Merge pull request #280751 from mrbullwinkle/mrb_07_12_2024_monitoring

prmerger-automator[bot] · web-flow · commit 7000a49d552e · 2024-07-12T20:21:20.000Z
[Azure OpenAI] Monitoring
diff --git a/articles/ai-services/openai/how-to/monitoring.md b/articles/ai-services/openai/how-to/monitoring.md
@@ -6,7 +6,7 @@ ms.author: mbullwin
 ms.service: azure-ai-openai
 ms.topic: how-to
 ms.custom: subject-monitoring
-ms.date: 04/16/2024
+ms.date: 07/12/2024
 ---
 
 # Monitoring Azure OpenAI Service
@@ -56,6 +56,7 @@ The following table summarizes the current subset of metrics available in Azure
 |Metric|Category|Aggregation|Description|Dimensions|
 |---|---|---|---|---|
 |`Azure OpenAI Requests`|HTTP|Count|Total number of calls made to the Azure OpenAI API over a period of time.

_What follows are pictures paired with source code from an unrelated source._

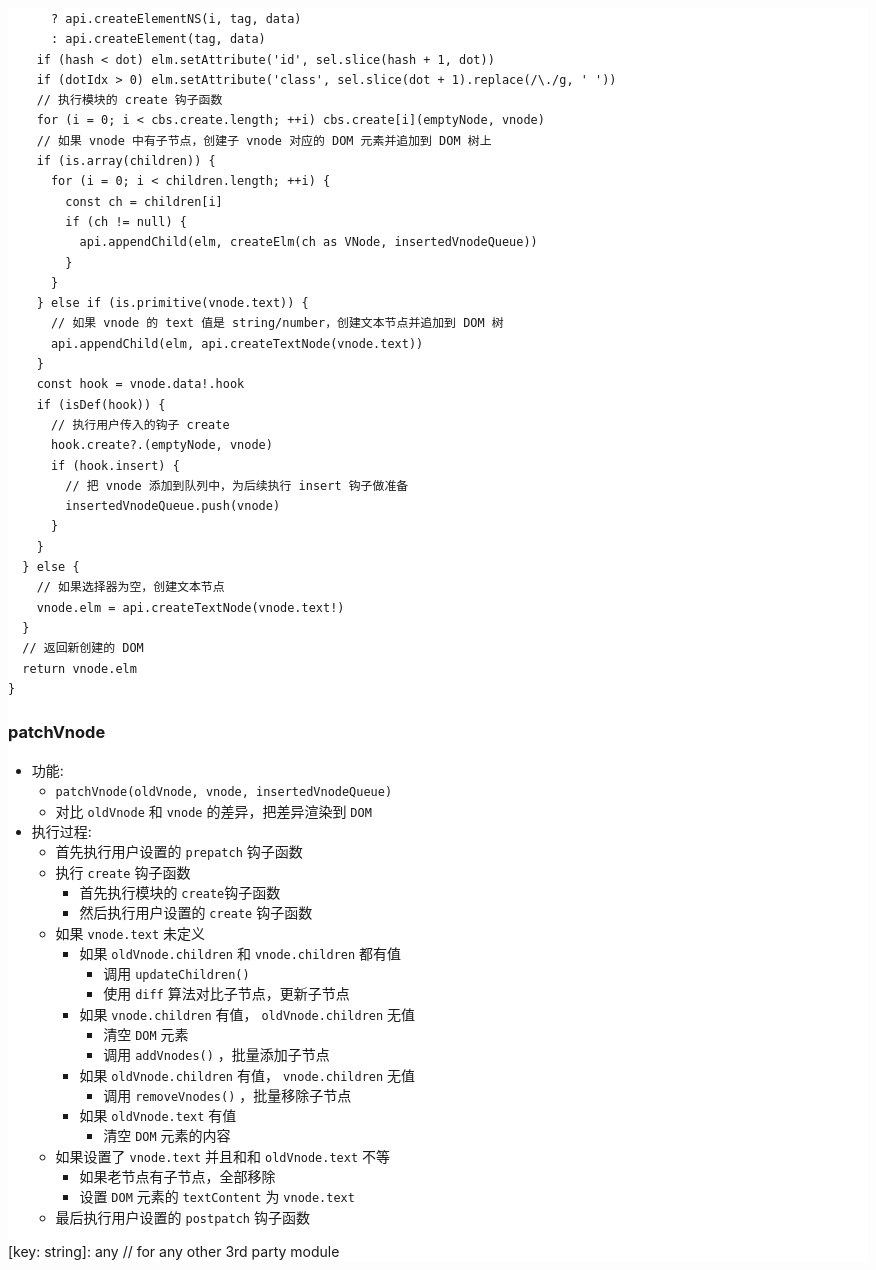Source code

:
 ```
      ? api.createElementNS(i, tag, data)
      : api.createElement(tag, data)
    if (hash < dot) elm.setAttribute('id', sel.slice(hash + 1, dot))
    if (dotIdx > 0) elm.setAttribute('class', sel.slice(dot + 1).replace(/\./g, ' '))
    // 执行模块的 create 钩子函数
    for (i = 0; i < cbs.create.length; ++i) cbs.create[i](emptyNode, vnode)
    // 如果 vnode 中有子节点，创建子 vnode 对应的 DOM 元素并追加到 DOM 树上
    if (is.array(children)) {
      for (i = 0; i < children.length; ++i) {
        const ch = children[i]
        if (ch != null) {
          api.appendChild(elm, createElm(ch as VNode, insertedVnodeQueue))
        }
      }
    } else if (is.primitive(vnode.text)) {
      // 如果 vnode 的 text 值是 string/number，创建文本节点并追加到 DOM 树
      api.appendChild(elm, api.createTextNode(vnode.text))
    }
    const hook = vnode.data!.hook
    if (isDef(hook)) {
      // 执行用户传入的钩子 create
      hook.create?.(emptyNode, vnode)
      if (hook.insert) {
        // 把 vnode 添加到队列中，为后续执行 insert 钩子做准备
        insertedVnodeQueue.push(vnode)
      }
    }
  } else {
    // 如果选择器为空，创建文本节点
    vnode.elm = api.createTextNode(vnode.text!)
  }
  // 返回新创建的 DOM
  return vnode.elm
}

```

### patchVnode

-   功能:
    -   `patchVnode(oldVnode, vnode, insertedVnodeQueue)`
    -   对比 `oldVnode` 和 `vnode` 的差异，把差异渲染到 `DOM`
-   执行过程:
    -   首先执行用户设置的 `prepatch` 钩子函数
    -   执行 `create` 钩子函数
        -   首先执行模块的 `create`钩子函数
        -   然后执行用户设置的 `create` 钩子函数
    -   如果 `vnode.text` 未定义
        -   如果 `oldVnode.children` 和 `vnode.children` 都有值
            -   调用 `updateChildren()`
            -   使用 `diff` 算法对比子节点，更新子节点
        -   如果 `vnode.children` 有值， `oldVnode.children` 无值
            -   清空 `DOM` 元素
            -   调用 `addVnodes()` ，批量添加子节点
        -   如果 `oldVnode.children` 有值， `vnode.children` 无值
            -   调用 `removeVnodes()` ，批量移除子节点
        -   如果 `oldVnode.text` 有值
            -   清空 `DOM` 元素的内容
    -   如果设置了 `vnode.text` 并且和和 `oldVnode.text` 不等
        -   如果老节点有子节点，全部移除
        -   设置 `DOM` 元素的 `textContent` 为 `vnode.text`
    -   最后执行用户设置的 `postpatch` 钩子函数


  [key: string]: any // for any other 3rd party module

Applies to PayGo, PTU, and PTU-managed SKUs.| `ApiName`, `ModelDeploymentName`,`ModelName`,`ModelVersion`, `OperationName`, `Region`, `StatusCode`, `StreamType`|
+| `Active Tokens` | Usage | Total tokens minus cached tokens over a period of time. Applies to PTU and PTU-managed deployments. Use this metric to understand your TPS or TPM based utilization for PTUs and compare to your benchmarks for target TPS or TPM for your scenarios. | `ModelDeploymentName`,`ModelName`,`ModelVersion` |
 | `Generated Completion Tokens` | Usage | Sum | Number of generated tokens (output) from an Azure OpenAI model. Applies to PayGo, PTU, and PTU-manged SKUs | `ApiName`, `ModelDeploymentName`,`ModelName`, `Region`|
 | `Processed FineTuned Training Hours` | Usage |Sum| Number of training hours processed on an Azure OpenAI fine-tuned model. |  `ApiName`, `ModelDeploymentName`,`ModelName`, `Region`|
 | `Processed Inference Tokens` | Usage | Sum|  Number of inference tokens processed by an Azure OpenAI model. Calculated as prompt tokens (input) + generated tokens. Applies to PayGo, PTU, and PTU-manged SKUs.|`ApiName`, `ModelDeploymentName`,`ModelName`, `Region`|
@@ -64,6 +65,7 @@ The following table summarizes the current subset of metrics available in Azure
 |`Prompt Token Cache Match Rate` | HTTP | Average | **Provisioned-managed only**. The prompt token cache hit ration expressed as a percentage. | `ModelDeploymentName`, `ModelVersion`, `ModelName`, `Region`|
 |`Time to Response` | HTTP | Average | Recommended latency (responsiveness) measure for streaming requests. **Applies to PTU, and PTU-managed deployments**. This metric does not apply to standard pay-go deployments. Calculated as time taken for the first response to appear after a user sends a prompt, as measured by the API gateway. This number increases as the prompt size increases and/or cache hit size reduces. Note: this metric is an approximation as measured latency is heavily dependent on multiple factors, including concurrent calls and overall workload pattern. In addition, it does not account for any client- side latency that may exist between your client and the API endpoint. Please refer to your own logging for optimal latency tracking.| `ModelDepIoymentName`, `ModelName`, and `ModelVersion` |
 
+
 ## Configure diagnostic settings
 
 All of the metrics are exportable with [diagnostic settings in Azure Monitor](/azure/azure-monitor/essentials/diagnostic-settings). To analyze logs and metrics data with Azure Monitor Log Analytics queries, you need to configure diagnostic settings for your Azure OpenAI resource and your Log Analytics workspace.